▶ _Given records_:
• • • • •

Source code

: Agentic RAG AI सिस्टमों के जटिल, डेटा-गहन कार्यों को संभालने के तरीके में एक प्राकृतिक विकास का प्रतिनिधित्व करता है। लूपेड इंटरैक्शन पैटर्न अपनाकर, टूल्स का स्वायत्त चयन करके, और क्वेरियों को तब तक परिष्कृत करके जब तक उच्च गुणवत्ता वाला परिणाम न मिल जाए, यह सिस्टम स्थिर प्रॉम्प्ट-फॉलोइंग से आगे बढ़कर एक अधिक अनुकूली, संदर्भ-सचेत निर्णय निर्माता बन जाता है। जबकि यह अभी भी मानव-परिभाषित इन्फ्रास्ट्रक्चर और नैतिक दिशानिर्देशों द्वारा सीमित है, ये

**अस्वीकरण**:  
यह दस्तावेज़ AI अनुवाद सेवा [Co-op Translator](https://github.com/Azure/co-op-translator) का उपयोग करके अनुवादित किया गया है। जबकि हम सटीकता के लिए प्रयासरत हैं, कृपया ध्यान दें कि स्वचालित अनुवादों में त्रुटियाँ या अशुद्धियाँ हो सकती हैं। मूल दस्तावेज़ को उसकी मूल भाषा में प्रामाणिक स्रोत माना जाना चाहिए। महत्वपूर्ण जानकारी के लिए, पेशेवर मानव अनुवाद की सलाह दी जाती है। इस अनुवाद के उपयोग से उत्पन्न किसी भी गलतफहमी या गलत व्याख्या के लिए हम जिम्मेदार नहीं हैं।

• • • • •

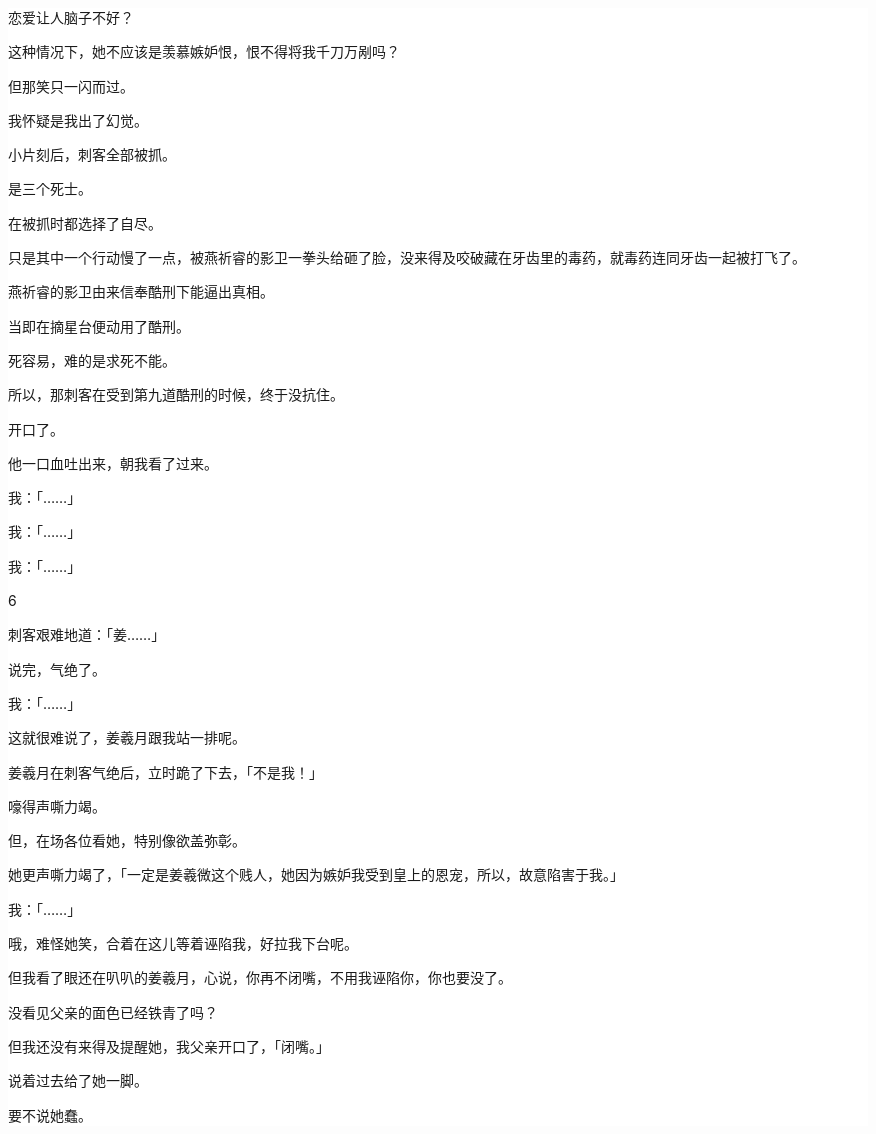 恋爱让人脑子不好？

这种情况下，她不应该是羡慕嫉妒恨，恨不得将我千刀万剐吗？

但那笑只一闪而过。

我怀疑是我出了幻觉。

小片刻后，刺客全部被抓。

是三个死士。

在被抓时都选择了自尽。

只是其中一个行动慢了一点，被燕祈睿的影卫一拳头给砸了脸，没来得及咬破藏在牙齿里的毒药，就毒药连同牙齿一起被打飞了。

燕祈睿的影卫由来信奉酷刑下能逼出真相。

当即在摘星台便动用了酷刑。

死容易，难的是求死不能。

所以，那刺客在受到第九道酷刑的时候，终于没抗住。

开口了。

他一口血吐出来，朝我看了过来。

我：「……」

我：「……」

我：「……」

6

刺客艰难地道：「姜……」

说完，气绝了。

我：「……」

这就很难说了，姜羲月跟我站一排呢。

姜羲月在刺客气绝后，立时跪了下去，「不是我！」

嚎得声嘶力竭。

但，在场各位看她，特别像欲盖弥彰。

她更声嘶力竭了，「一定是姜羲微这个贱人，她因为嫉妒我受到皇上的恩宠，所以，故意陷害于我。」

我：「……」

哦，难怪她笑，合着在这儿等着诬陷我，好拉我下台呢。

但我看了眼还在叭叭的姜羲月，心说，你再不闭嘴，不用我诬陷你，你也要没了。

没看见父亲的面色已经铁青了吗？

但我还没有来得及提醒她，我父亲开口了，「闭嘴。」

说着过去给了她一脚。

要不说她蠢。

• • • • •

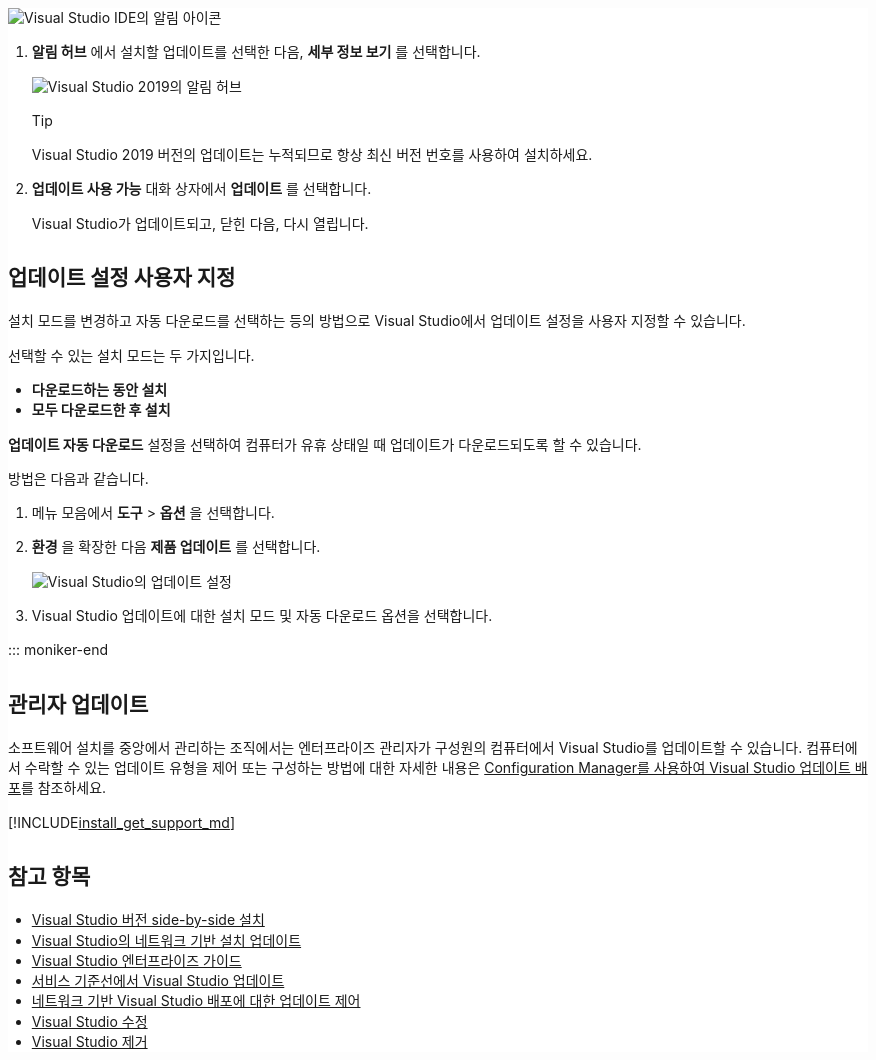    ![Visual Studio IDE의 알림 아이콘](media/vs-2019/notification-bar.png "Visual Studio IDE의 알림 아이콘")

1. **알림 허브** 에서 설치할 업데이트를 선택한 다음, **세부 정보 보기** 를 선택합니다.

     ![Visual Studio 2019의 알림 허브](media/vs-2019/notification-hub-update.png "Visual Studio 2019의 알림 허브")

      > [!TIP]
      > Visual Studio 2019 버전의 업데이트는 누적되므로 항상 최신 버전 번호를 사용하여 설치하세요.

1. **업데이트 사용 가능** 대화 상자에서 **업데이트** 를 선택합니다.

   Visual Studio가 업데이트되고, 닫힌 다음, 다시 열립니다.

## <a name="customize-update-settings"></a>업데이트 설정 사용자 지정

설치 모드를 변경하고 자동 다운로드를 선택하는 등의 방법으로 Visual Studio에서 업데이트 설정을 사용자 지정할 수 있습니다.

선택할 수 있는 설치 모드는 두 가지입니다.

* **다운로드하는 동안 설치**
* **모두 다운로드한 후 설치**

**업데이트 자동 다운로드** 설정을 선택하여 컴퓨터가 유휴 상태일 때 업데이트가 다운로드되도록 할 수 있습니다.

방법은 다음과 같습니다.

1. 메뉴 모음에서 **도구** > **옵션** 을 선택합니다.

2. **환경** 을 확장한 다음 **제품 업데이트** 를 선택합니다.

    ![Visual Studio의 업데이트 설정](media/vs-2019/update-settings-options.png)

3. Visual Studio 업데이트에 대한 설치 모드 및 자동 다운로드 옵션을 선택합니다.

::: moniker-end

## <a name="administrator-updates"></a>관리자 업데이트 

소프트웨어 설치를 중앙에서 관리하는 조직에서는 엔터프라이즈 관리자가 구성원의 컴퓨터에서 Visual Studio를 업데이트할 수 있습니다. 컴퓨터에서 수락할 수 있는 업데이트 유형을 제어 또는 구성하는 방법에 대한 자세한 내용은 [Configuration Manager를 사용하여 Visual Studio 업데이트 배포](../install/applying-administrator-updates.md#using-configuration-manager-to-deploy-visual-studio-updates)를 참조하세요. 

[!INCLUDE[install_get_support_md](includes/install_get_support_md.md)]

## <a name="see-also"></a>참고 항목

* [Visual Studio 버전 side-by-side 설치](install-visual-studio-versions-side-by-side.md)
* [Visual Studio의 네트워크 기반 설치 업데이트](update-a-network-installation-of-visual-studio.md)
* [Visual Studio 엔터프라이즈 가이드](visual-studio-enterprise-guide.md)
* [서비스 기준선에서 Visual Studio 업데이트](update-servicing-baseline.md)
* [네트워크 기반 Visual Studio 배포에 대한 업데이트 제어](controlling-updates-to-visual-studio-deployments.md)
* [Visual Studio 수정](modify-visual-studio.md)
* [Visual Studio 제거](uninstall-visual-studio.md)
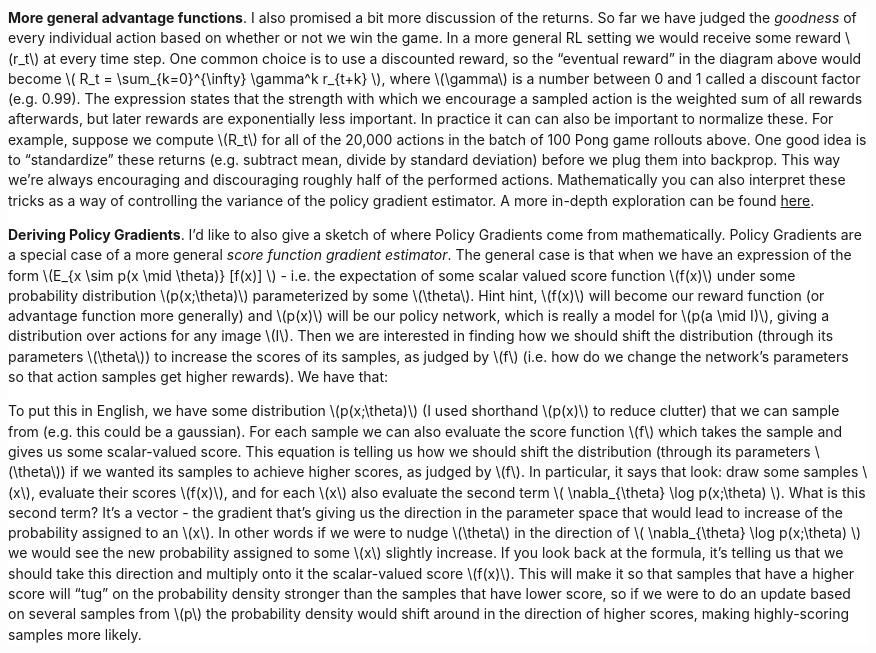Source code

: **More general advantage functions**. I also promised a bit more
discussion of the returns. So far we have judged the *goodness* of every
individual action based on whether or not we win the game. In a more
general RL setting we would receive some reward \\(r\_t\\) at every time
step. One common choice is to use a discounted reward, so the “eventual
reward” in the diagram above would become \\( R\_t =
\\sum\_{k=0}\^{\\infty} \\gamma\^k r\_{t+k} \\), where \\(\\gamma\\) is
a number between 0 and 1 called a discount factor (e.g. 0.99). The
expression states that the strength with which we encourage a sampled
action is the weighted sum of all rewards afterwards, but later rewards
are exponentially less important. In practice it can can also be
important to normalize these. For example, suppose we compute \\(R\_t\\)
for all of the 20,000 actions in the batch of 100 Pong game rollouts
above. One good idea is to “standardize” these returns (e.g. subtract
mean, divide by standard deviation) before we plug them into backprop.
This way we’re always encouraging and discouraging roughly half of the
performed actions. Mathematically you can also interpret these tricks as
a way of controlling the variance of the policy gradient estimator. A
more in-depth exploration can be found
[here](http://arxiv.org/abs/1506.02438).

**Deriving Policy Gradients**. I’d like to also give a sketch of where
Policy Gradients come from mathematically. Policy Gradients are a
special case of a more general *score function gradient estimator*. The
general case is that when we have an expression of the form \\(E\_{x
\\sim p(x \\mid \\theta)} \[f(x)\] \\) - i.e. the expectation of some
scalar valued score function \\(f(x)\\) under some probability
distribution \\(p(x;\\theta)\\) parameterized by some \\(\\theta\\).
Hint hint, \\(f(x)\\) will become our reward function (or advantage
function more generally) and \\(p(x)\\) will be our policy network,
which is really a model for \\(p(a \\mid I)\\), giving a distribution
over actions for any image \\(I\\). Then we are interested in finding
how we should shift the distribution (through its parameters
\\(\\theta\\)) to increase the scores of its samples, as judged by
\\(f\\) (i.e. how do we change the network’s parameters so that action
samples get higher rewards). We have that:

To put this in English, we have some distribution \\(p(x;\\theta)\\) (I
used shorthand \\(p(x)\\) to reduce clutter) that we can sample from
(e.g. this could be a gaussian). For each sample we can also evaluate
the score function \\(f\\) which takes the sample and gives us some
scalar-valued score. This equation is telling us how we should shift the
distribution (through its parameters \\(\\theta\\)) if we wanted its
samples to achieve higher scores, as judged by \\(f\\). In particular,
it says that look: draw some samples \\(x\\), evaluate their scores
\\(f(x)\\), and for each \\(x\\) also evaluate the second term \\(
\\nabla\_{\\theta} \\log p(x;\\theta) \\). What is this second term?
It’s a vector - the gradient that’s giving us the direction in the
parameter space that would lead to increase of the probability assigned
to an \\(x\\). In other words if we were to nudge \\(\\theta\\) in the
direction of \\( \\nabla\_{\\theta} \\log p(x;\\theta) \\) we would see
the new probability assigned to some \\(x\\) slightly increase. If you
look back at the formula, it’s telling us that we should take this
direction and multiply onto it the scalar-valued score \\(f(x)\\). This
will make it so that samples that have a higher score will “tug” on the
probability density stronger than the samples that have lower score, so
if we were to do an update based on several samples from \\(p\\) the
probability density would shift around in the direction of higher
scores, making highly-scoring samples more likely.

• • • • •

▶ _Prompt_:
Return, unchanged, the run of lines above that opens with the line containing "special case of" and closes with the line containing "which is really". Include both.

▶ _Written response_:
special case of a more general *score function gradient estimator*. The
general case is that when we have an expression of the form \\(E\_{x
\\sim p(x \\mid \\theta)} \[f(x)\] \\) - i.e. the expectation of some
scalar valued score function \\(f(x)\\) under some probability
distribution \\(p(x;\\theta)\\) parameterized by some \\(\\theta\\).
Hint hint, \\(f(x)\\) will become our reward function (or advantage
function more generally) and \\(p(x)\\) will be our policy network,
which is really a model for \\(p(a \\mid I)\\), giving a distribution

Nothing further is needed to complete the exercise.